Great post! I'm going to look into this a little just because it is a bit interesting. To a layman like me, I could see how it "is just the way it is" to most people. If someone with authority tells them that state funds blah blah over property tax and federal money blah blah it goes over people's heads and they won't look into it further. Nobody really pulls back the scope and sees it on a national level, and how efficient it would be to fix it.

A better life is not possible because we are too tired and beat down to do research into things that would better our lives. Plus all someone has to do is call it socialism and suddenly you lose 80% of your audience.

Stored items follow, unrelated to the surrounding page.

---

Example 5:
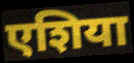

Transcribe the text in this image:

एशिया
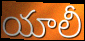
యాలీ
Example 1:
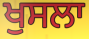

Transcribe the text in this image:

ਖੁਸਲਾ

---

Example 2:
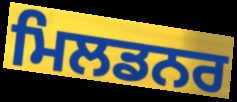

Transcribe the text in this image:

ਮਿਲਡਨਰ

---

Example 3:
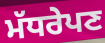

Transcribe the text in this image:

ਮੱਧਰੇਪਣ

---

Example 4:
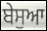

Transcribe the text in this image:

ਬੇਸੁਆ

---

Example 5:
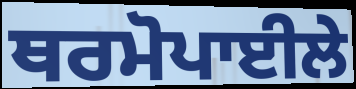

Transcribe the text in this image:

ਥਰਮੋਪਾਈਲੇ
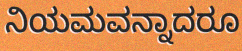
ನಿಯಮವನ್ನಾದರೂ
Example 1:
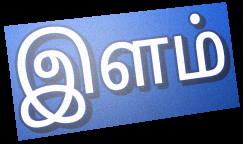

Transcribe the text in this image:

இளம்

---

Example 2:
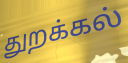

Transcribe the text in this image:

துறக்கல்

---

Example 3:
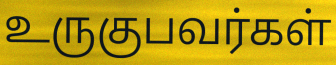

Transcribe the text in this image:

உருகுபவர்கள்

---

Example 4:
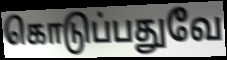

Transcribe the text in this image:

கொடுப்பதுவே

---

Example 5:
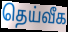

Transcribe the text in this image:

தெய்வீக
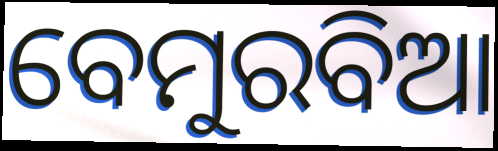
ବେମୁରବିଆ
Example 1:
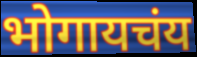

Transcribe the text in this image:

भोगायचंय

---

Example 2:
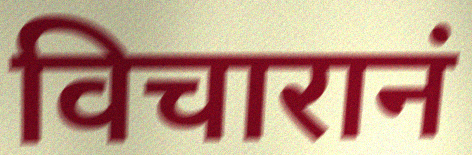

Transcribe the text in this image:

विचारानं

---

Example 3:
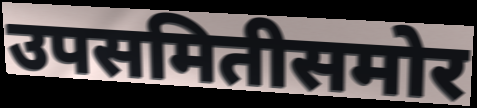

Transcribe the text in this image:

उपसमितीसमोर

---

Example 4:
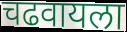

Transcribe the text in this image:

चढवायला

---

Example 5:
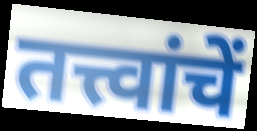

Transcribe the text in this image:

तत्त्वांचें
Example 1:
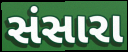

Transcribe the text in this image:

સંસારા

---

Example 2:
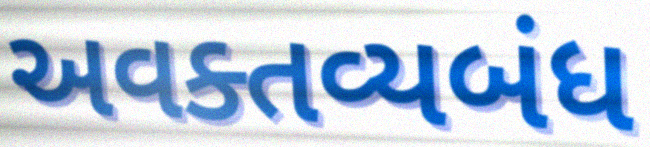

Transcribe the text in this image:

અવક્તવ્યબંધ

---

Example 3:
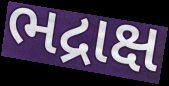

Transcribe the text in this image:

ભદ્રાક્ષ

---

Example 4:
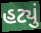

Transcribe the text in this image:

હટ્યું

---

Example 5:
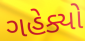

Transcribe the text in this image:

ગહેક્યો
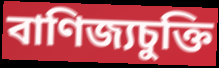
বাণিজ্যচুক্তি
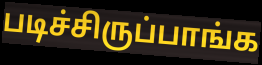
படிச்சிருப்பாங்க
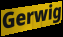
Gerwig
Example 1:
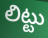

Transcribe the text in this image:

లిట్టు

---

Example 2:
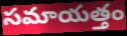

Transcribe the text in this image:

సమాయత్తం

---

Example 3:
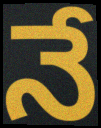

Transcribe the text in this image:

నే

On top of that, the government acts like there's no way to reappropriate funds from somewhere else. As if there is some enforcement mechanism that would prevent them from looking at the pool of money as one thing. The people against it always deflect with "there just isn't money in that particular bucket. Sorry. Now let's dump three brand new planes into the Indian ocean"

Reading comments like yours makes me wish I was smarter, and it pushes me to learn more

[–] came_apart_at_Kmart@hexbear.net 5 points 1 week ago (1 children)

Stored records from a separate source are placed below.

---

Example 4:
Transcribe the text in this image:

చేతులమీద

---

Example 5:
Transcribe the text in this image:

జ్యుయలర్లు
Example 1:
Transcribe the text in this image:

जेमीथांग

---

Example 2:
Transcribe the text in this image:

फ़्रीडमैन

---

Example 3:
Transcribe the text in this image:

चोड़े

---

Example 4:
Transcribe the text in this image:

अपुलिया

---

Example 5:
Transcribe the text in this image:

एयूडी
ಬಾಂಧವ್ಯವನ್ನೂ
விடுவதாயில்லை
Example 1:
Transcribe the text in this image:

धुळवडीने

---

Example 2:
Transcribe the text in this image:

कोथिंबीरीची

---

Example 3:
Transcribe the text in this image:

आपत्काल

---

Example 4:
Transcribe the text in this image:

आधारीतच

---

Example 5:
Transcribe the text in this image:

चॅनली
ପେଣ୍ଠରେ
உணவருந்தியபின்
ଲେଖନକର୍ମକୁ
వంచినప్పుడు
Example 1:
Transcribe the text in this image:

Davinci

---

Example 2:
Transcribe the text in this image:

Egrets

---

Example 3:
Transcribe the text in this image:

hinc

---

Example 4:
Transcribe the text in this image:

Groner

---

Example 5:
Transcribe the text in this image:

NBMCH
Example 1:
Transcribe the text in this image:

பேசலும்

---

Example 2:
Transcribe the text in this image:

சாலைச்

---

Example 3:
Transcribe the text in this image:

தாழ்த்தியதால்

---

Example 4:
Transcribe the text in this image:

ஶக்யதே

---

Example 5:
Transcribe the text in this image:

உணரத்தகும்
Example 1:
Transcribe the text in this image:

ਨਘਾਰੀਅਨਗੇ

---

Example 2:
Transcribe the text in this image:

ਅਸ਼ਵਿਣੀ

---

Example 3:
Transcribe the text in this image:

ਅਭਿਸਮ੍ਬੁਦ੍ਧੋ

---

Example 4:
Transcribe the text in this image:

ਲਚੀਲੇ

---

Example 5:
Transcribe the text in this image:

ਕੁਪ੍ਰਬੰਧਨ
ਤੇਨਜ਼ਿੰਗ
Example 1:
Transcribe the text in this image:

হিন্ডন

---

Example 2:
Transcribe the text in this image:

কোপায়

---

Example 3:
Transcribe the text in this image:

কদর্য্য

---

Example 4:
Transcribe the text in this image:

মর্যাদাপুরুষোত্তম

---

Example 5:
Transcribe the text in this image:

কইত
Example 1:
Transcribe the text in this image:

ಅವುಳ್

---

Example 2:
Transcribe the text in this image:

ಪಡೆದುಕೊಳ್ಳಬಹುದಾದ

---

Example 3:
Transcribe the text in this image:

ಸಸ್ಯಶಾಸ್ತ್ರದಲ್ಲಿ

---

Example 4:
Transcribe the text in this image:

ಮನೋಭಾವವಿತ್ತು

the geography / natural resources angle is one that opened my eyes to a basic truth obscured by the logic of "rich areas" and "poor areas". similar to a big city's wealthy districts and it's slums, the rich places are dependent on the poor places. some of the poorest places in the US have provided the natural resources and labor required to extract and build / concentrate the enormous wealth of our world class cities.

by underdeveloping these places and orienting them to extraction only, their resources are taken more cheaply. in this way, much of the wealth of the world class city is ill gotten and a product of its political power to mediate exchange.

a really good book that is probably too exhaustive (took me months to get through) is a geographic/environmental history of Chicago called "Nature's Metropolis" by William Cronon. it was a finalist for a Pulitzer.

I'm sort of a "history comes alive" type of weirdo, so I love shit like that. but it changed the way I think about things pretty significantly.

[–] OldSoulHippie@hexbear.net 3 points 1 week ago* (last edited 1 week ago)

That sounds a lot like where I live. I wanted a home in the woods and I got it, but we don't make a ton of money so we bought in a place that is heavily trump country and a lot of the industry is tree cutting. I've watched over the last 6 years how they have been exploiting the forests on my commute to build slapdash housing and more hotels and weed stores for the tourist town nearby. Every little town around here shots on the one next door like you described. The resort town looks down on the five or six towns surrounding. I live in one of those and "we" (not me) shit on the one down the road. There's virtually no difference between my little town and the one we pick on.

[–] Geodad@lemm.ee 6 points 1 week ago

Capitalism is a cancer on society.

[–] PaulSmackage@hexbear.net 6 points 1 week ago

Bugs. I used to dread the death toll on my windshield. Now it barely happens.